Records provided

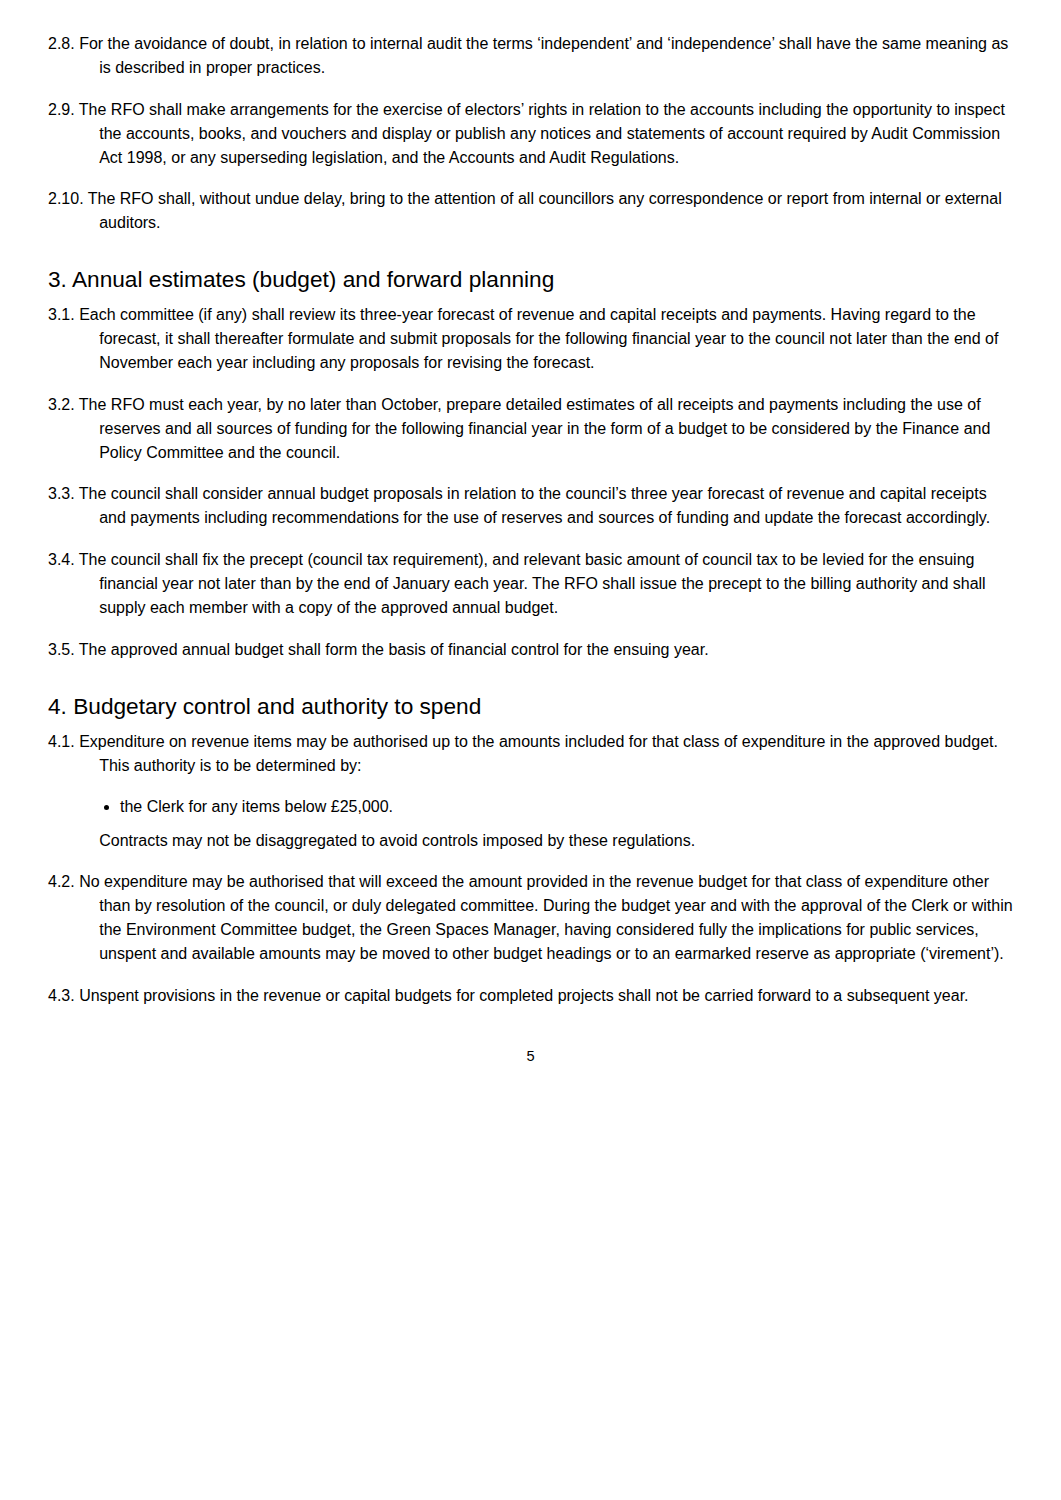2.8. For the avoidance of doubt, in relation to internal audit the terms ‘independent’ and ‘independence’ shall have the same meaning as is described in proper practices.
2.9. The RFO shall make arrangements for the exercise of electors’ rights in relation to the accounts including the opportunity to inspect the accounts, books, and vouchers and display or publish any notices and statements of account required by Audit Commission Act 1998, or any superseding legislation, and the Accounts and Audit Regulations.
2.10. The RFO shall, without undue delay, bring to the attention of all councillors any correspondence or report from internal or external auditors.
3. Annual estimates (budget) and forward planning
3.1. Each committee (if any) shall review its three-year forecast of revenue and capital receipts and payments. Having regard to the forecast, it shall thereafter formulate and submit proposals for the following financial year to the council not later than the end of November each year including any proposals for revising the forecast.
3.2. The RFO must each year, by no later than October, prepare detailed estimates of all receipts and payments including the use of reserves and all sources of funding for the following financial year in the form of a budget to be considered by the Finance and Policy Committee and the council.
3.3. The council shall consider annual budget proposals in relation to the council’s three year forecast of revenue and capital receipts and payments including recommendations for the use of reserves and sources of funding and update the forecast accordingly.
3.4. The council shall fix the precept (council tax requirement), and relevant basic amount of council tax to be levied for the ensuing financial year not later than by the end of January each year. The RFO shall issue the precept to the billing authority and shall supply each member with a copy of the approved annual budget.
3.5. The approved annual budget shall form the basis of financial control for the ensuing year.
4. Budgetary control and authority to spend
4.1. Expenditure on revenue items may be authorised up to the amounts included for that class of expenditure in the approved budget. This authority is to be determined by:
the Clerk for any items below £25,000.
Contracts may not be disaggregated to avoid controls imposed by these regulations.
4.2. No expenditure may be authorised that will exceed the amount provided in the revenue budget for that class of expenditure other than by resolution of the council, or duly delegated committee. During the budget year and with the approval of the Clerk or within the Environment Committee budget, the Green Spaces Manager, having considered fully the implications for public services, unspent and available amounts may be moved to other budget headings or to an earmarked reserve as appropriate (‘virement’).
4.3. Unspent provisions in the revenue or capital budgets for completed projects shall not be carried forward to a subsequent year.
5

Task goal
Lines to set down from above: the line with "2.10. The RFO", the line with "3. Annual estimates", and every line between, each exactly as written.

Result of this task
2.10. The RFO shall, without undue delay, bring to the attention of all councillors any correspondence or report from internal or external auditors.
3. Annual estimates (budget) and forward planning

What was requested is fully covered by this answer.